Hi Drew,

One option if you can live with just the top scoring hits instead of all hits is to limit results by e-value and count... Try blastall's -e, -b, and -v options. Reducing the number of results can seriously reduce the amount of memory needed on the master node.

Also, you may want to have a look at mpiBLAST-pio, it can do parallel input of the database and parallel output to the results file provided it has a parallel filesystem such as PVFS2.

mpiBLAST-pio was *just* released, and there was some discussion about compiling it and getting it to work on the mpiBLAST developers mailing list earlier today...

-Aaron


Drew Bullard wrote:

Hi Aaron,

Thanks for the reply. I was able to split the database into 38 fragments.

My next question is:

I'm new to this mailing list so maybe this has been answered, sorry in
advance.

···

* WORK TO COMPLETE
a) In the mpiBLAST thread, which blastall options are suggested for limiting results by e-value and count?
b) Extend the mpiBLAST thread by writing on from its last sentence.
The records that come next have no connection to the mpiBLAST thread.

* DATA LISTING
···

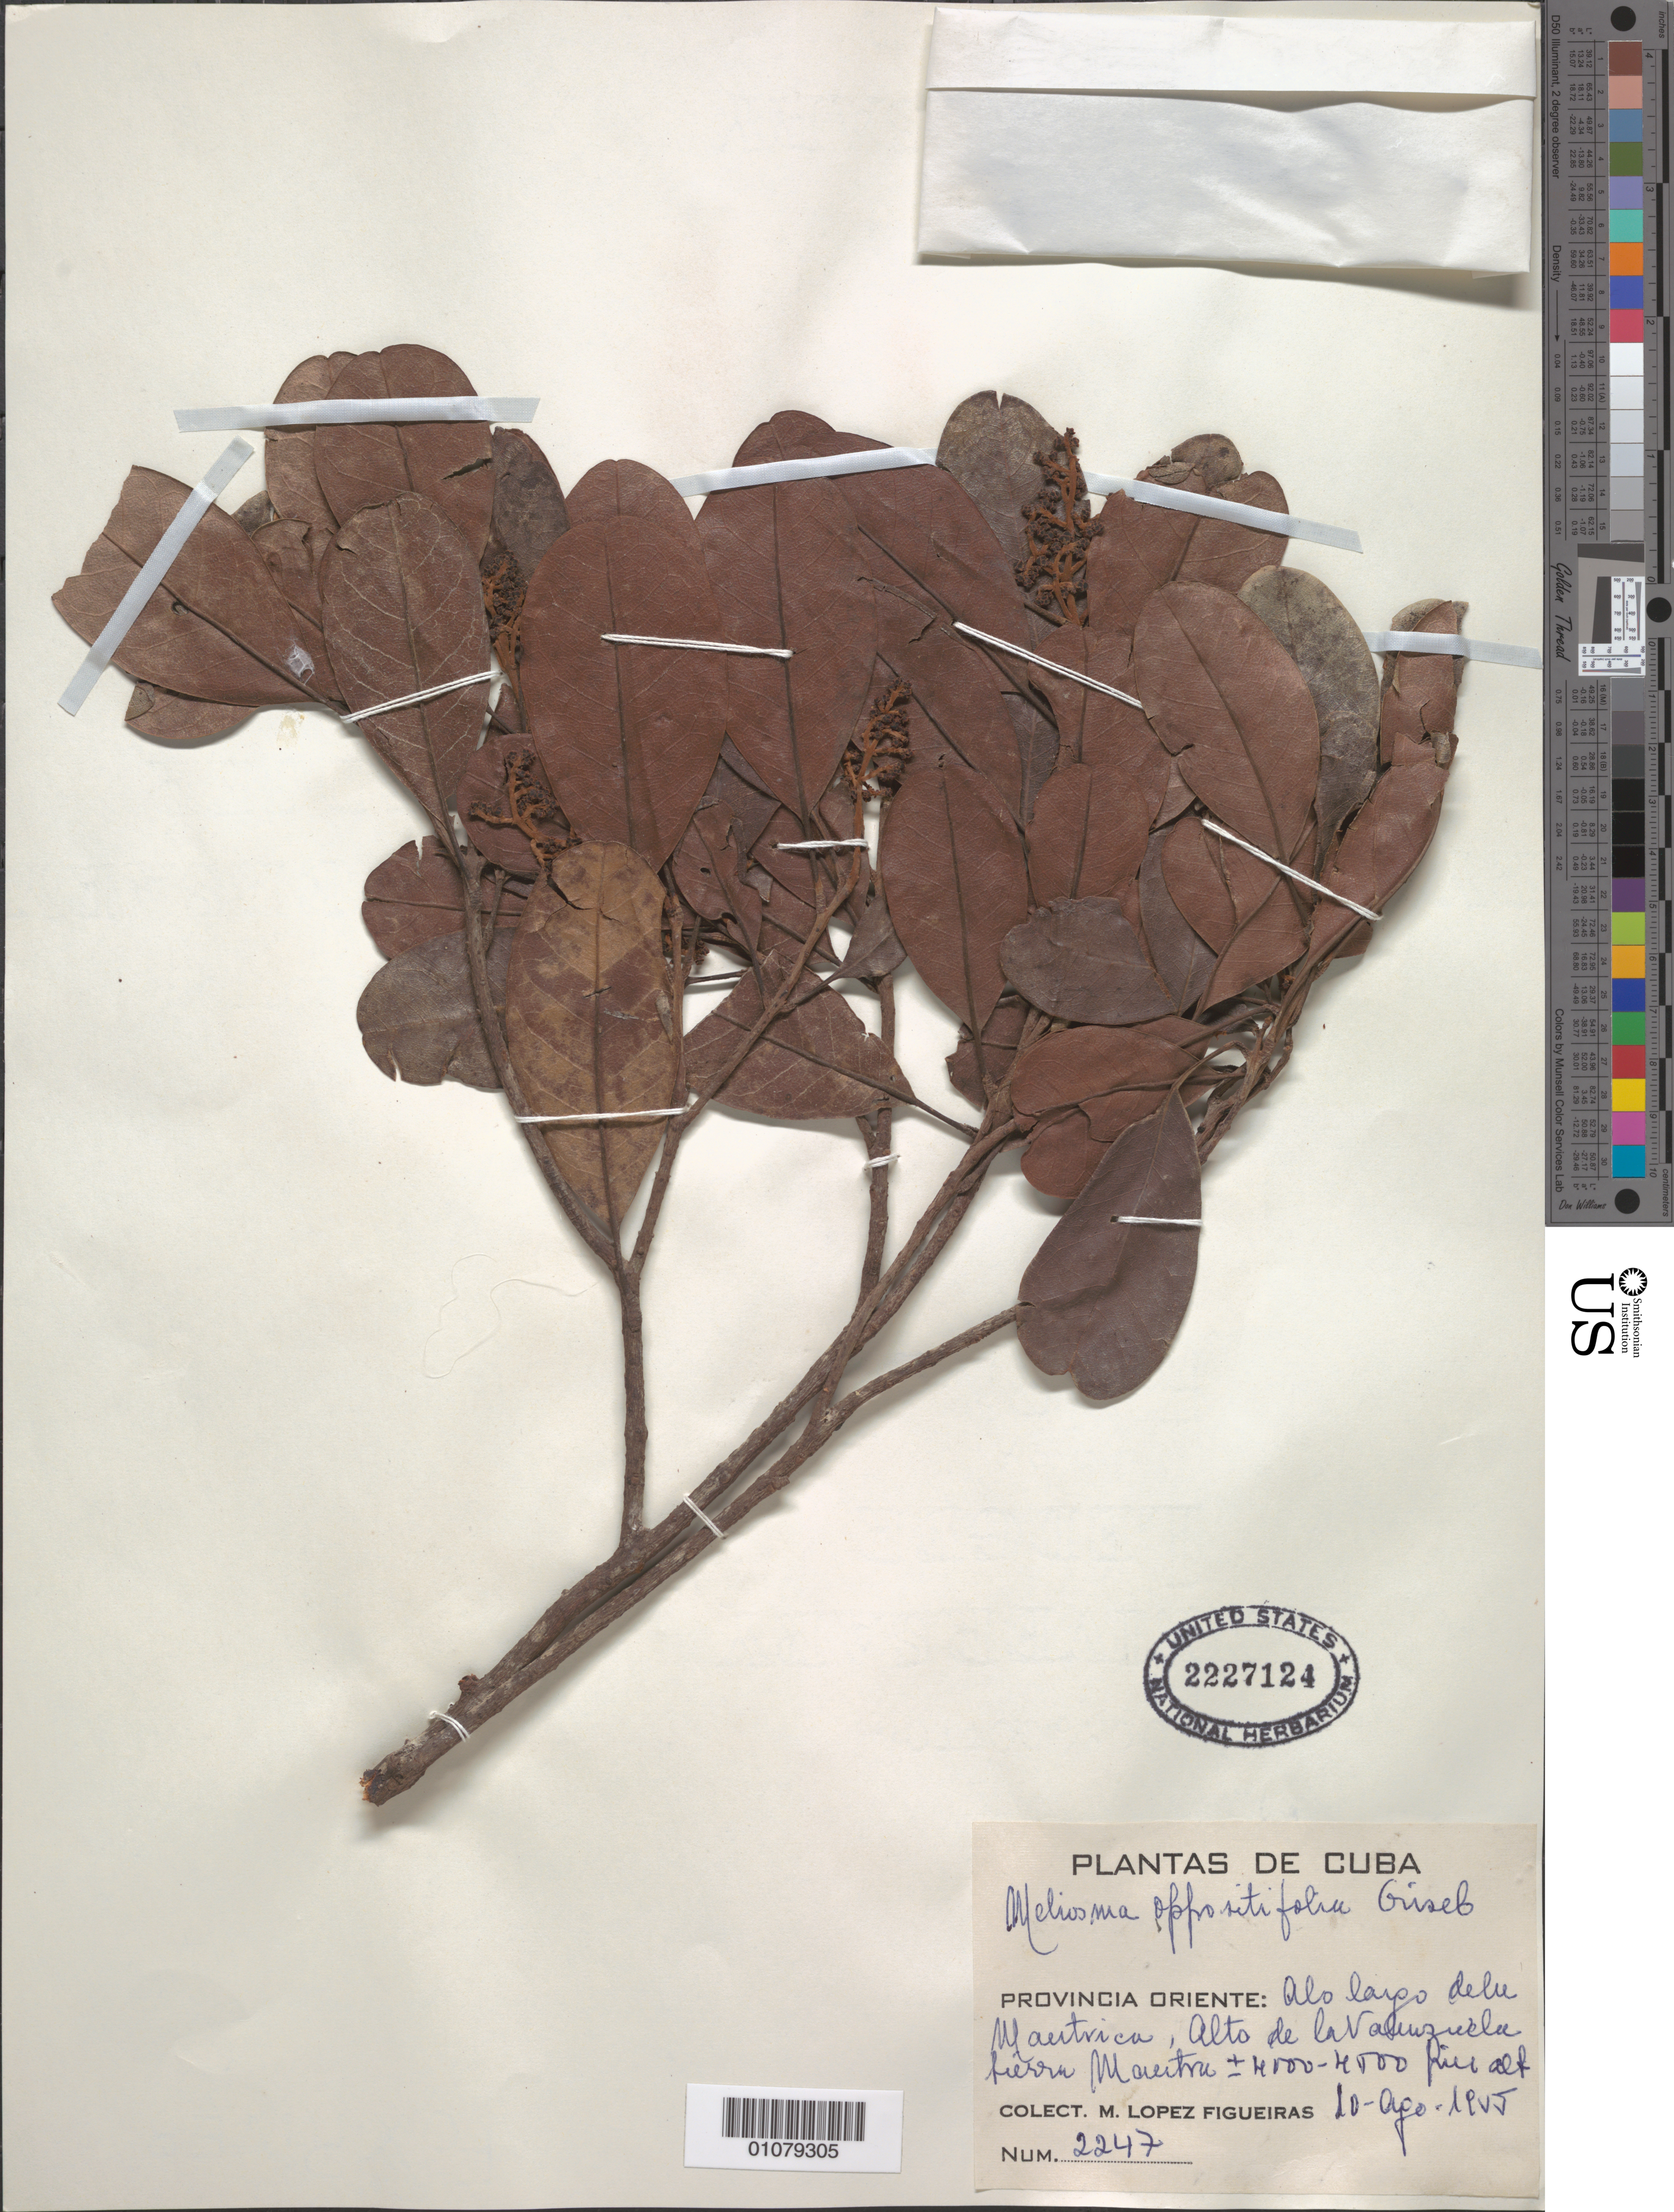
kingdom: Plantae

···

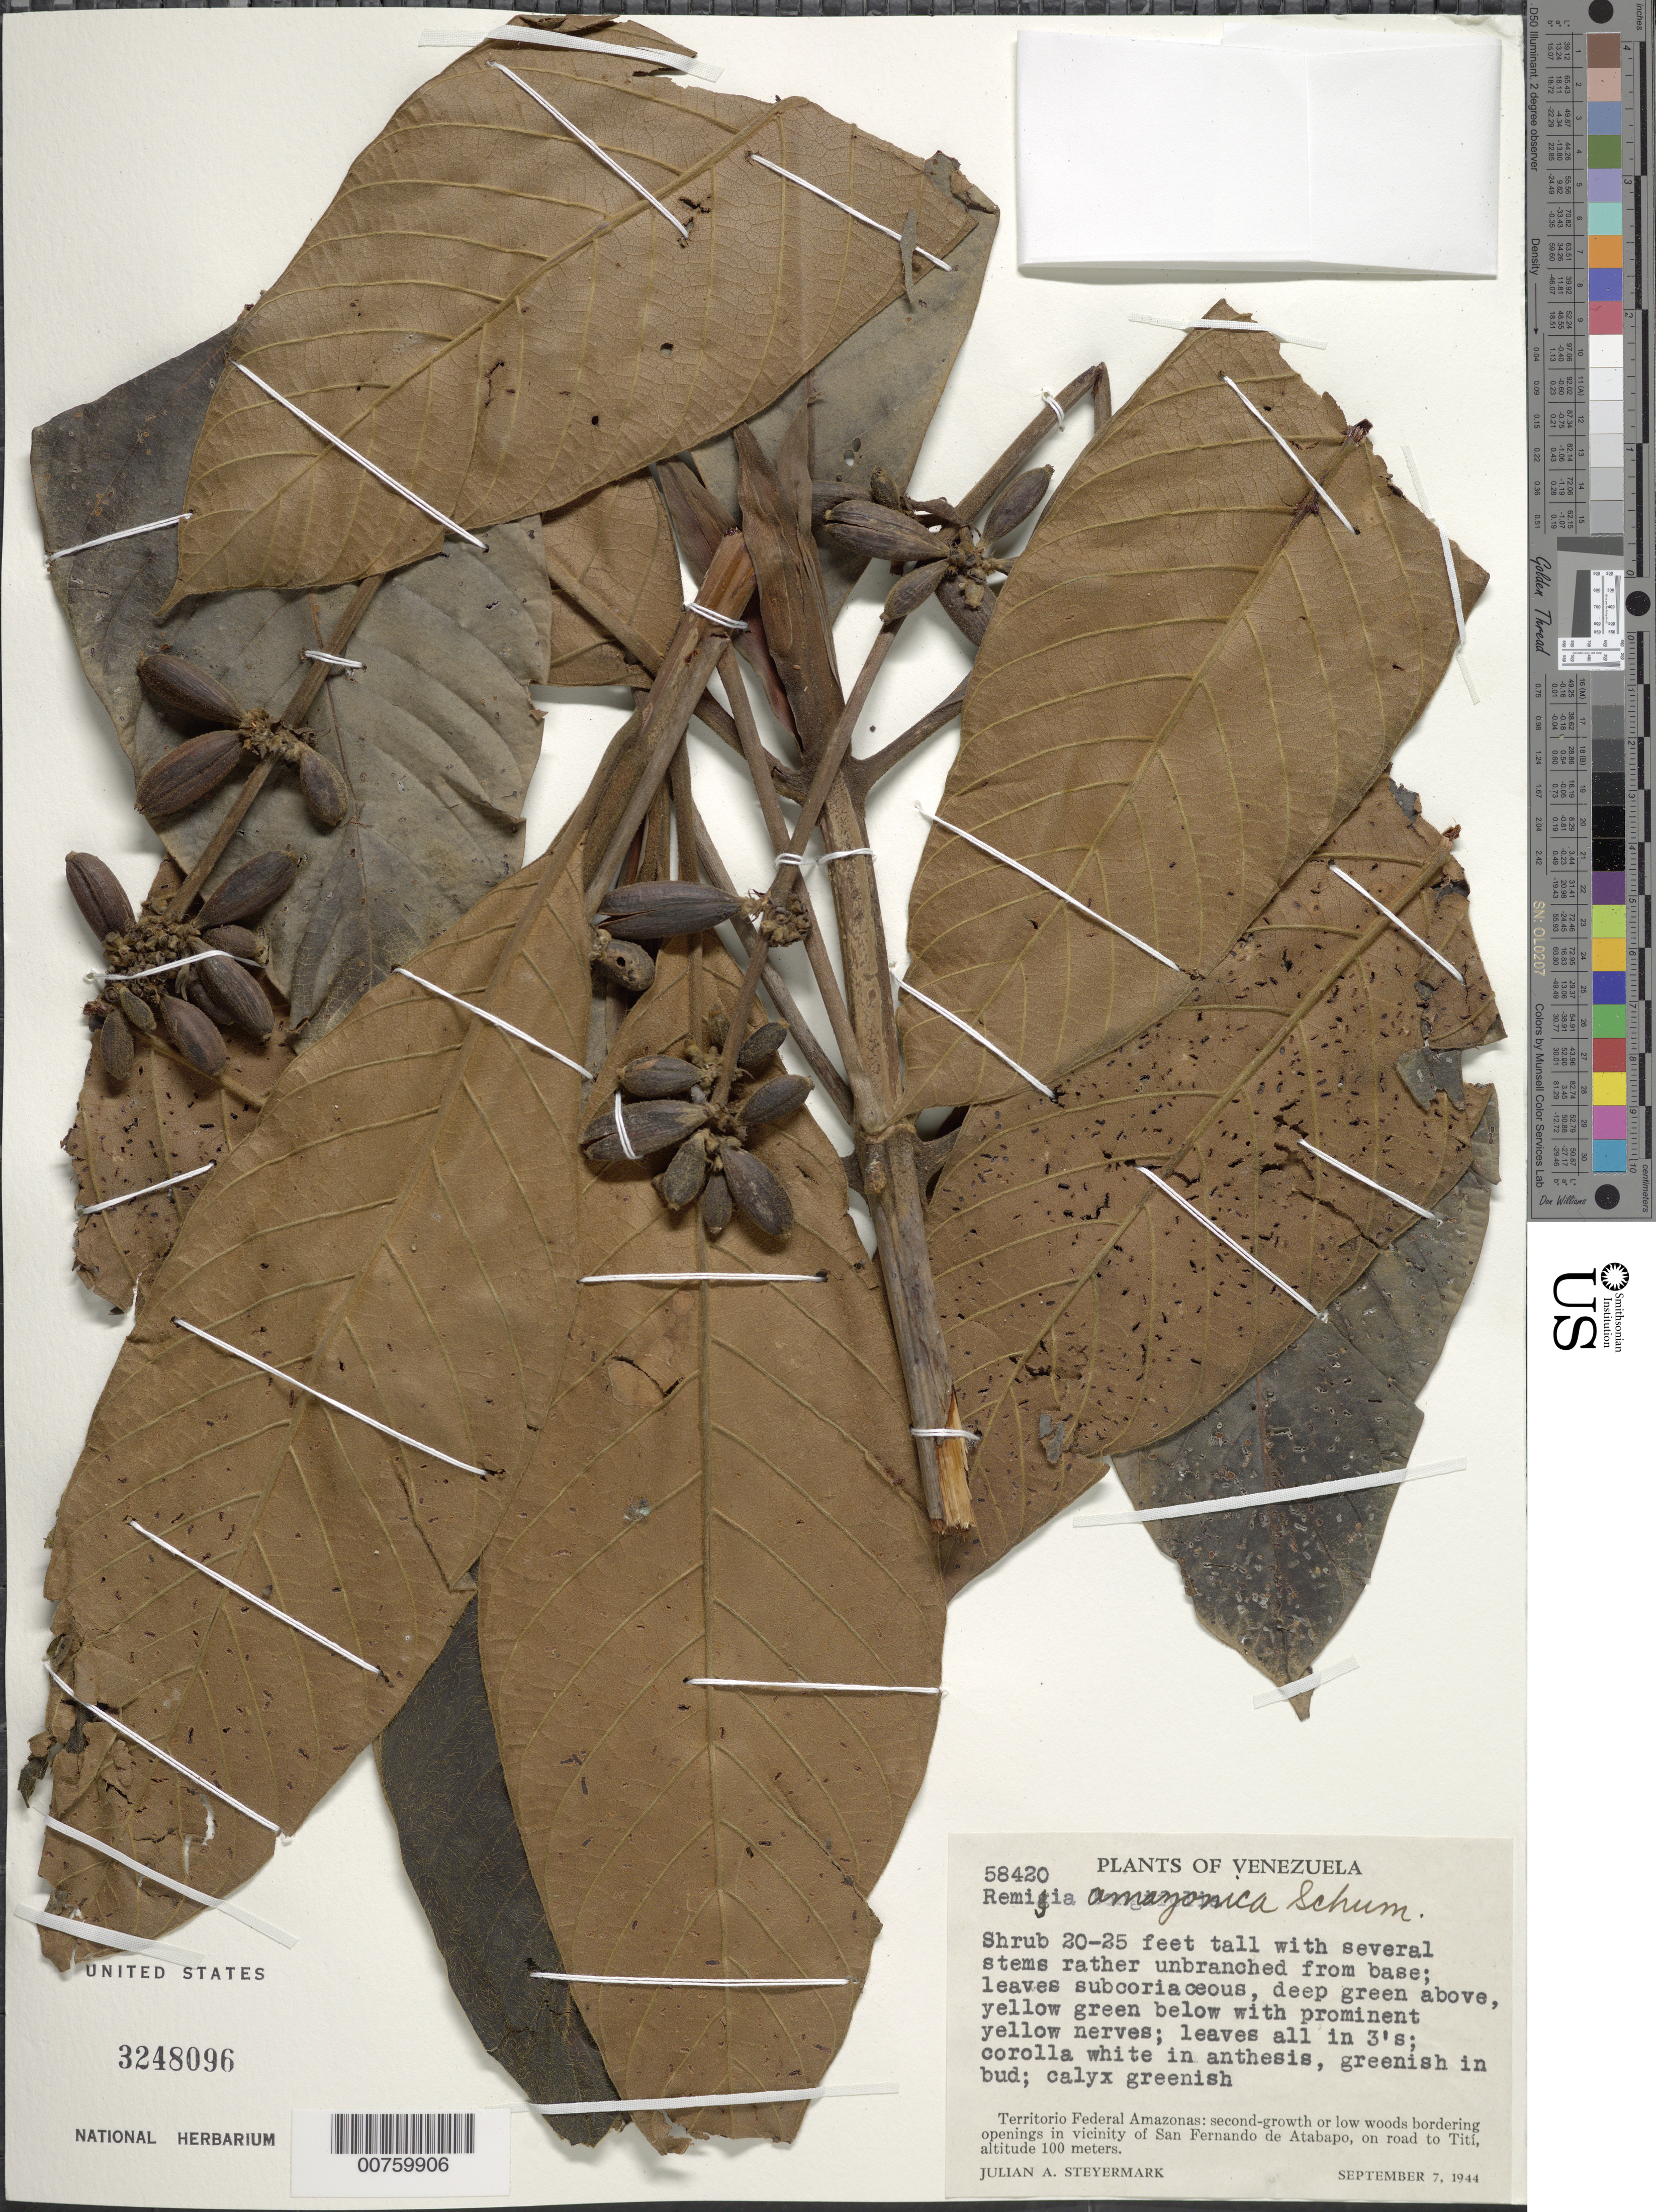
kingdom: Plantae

···

* ANSWERS BELOW
a) The -e, -b, and -v options.

b)
Are there works in progress to split the output processing across the mpi
grig. I have clearly hit the limit of user process memory for a 32 bit
architecture (>3GB) during output processing.

thanks,
-- Drew

-----Original Message-----
From: [EMAIL PROTECTED]
[mailto:[EMAIL PROTECTED] Behalf Of Aaron
Darling
Sent: Wednesday, January 25, 2006 10:25 AM
To: [email protected]
Subject: Re: [Mpiblast-users] mpiformatdb - vertebrate_mammalian


Ah.  Sorry, I should have looked more closely at your e-mail.

It seems that you're having issues with NCBI formatdb's
built-in notion
that it shouldn't ever create a fragment larger than 1GB.  Whenever
formatdb is about to exceed 1gb in a fragment it
automatically starts a
new fragment.  That is why you're ending up with files with
numberings
like 000.00 and 000.01 instead of just 000, 001, ..., 004.
It may be possible to change ncbi/tools/readdb.c in the NCBI
toolbox to
change this behavior.
Specifically, try changing
#define SEQFILE_SIZE_MAX 1000000000UL
to something larger, then recompile the toolbox and relink
mpiblast with
the new toolbox.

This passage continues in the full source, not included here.